Épître de Barnabé
DossierÉpître de Barnabé 2
Structure du texte source · restitution Littérale · Texte ancien versifié · S5 · statut canonique distinct
Les jours étant donc mauvais et celui qui agit ayant lui-même l’autorité, nous devons, faisant attention à nous-mêmes, rechercher les justes prescriptions du Seigneur.
Les auxiliaires de notre foi sont donc crainte et persévérance, et ce qui combat avec nous : patience et maîtrise de soi.
Ces choses demeurant purement quant au Seigneur, se réjouissent avec elles sagesse, intelligence, science, connaissance.
Car il nous a manifesté par tous les prophètes qu’il n’a besoin ni de sacrifices, ni d’holocaustes, ni d’offrandes, disant tantôt :
« Qu’est pour moi la multitude de vos sacrifices ? dit le Seigneur. Je suis plein d’holocaustes ; graisse d’agneaux et sang de taureaux et de boucs, je ne veux pas, pas même quand vous venez paraître devant moi. Qui, en effet, a recherché ces choses de vos mains ? Vous n’ajouterez plus à fouler mon parvis. Si vous apportez de la fleur de farine, c’est vain ; l’encens est pour moi une abomination ; vos nouvelles lunes et les sabbats, je ne les supporte pas. »
Il a donc aboli ces choses afin que la Loi nouvelle de notre Seigneur Jésus Christ, étant sans joug de nécessité, n’ait pas l’offrande faite par l’homme.
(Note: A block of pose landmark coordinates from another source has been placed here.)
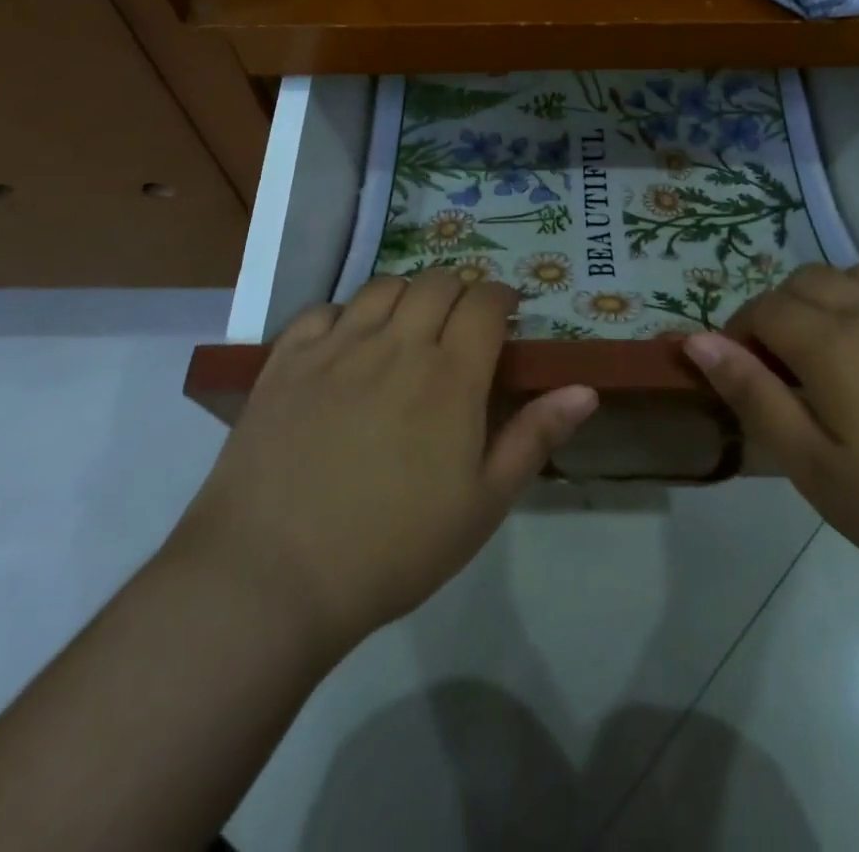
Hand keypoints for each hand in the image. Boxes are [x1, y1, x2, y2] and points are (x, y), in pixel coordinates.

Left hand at [176, 273, 597, 658]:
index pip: (485, 302)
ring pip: (383, 288)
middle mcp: (396, 344)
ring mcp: (336, 347)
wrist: (273, 576)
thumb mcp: (482, 505)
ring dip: (407, 295)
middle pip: (437, 283)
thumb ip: (534, 438)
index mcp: (450, 376)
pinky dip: (346, 314)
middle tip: (461, 323)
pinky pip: (323, 310)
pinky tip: (347, 343)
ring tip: (408, 326)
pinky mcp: (287, 361)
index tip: (506, 313)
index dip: (501, 297)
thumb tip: (585, 388)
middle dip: (460, 291)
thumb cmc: (392, 549)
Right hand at [683, 263, 858, 610]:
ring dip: (830, 297)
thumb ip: (753, 395)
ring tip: (837, 349)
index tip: (740, 371)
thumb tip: (696, 341)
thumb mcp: (816, 469)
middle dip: (780, 311)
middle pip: (807, 281)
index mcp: (835, 345)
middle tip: (784, 365)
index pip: (766, 310)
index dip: (740, 333)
Et il dit encore à leur adresse : « Est-ce moi qui ai commandé à vos pères, sortant du pays d’Égypte, de m’offrir des holocaustes et des sacrifices ?
Mais n’est-ce pas ceci que je leur ai commandé : que chacun de vous ne garde pas dans son cœur le mal contre son prochain, et n’aimez pas le faux serment ? »
Nous devons donc percevoir, n’étant pas sans intelligence, la pensée de la bonté de notre Père, lorsqu’il nous parle, voulant que nous ne cherchions pas, égarés de manière semblable à eux, comment nous lui apporterons.
À nous donc il parle ainsi : « Sacrifice pour le Seigneur : un cœur brisé ; odeur de bonne odeur pour le Seigneur : un cœur glorifiant celui qui l’a façonné. » Nous devons donc, frères, être exacts au sujet de notre salut, afin que le Mauvais, ayant fait en nous une entrée de l’erreur, ne nous projette pas loin de notre vie.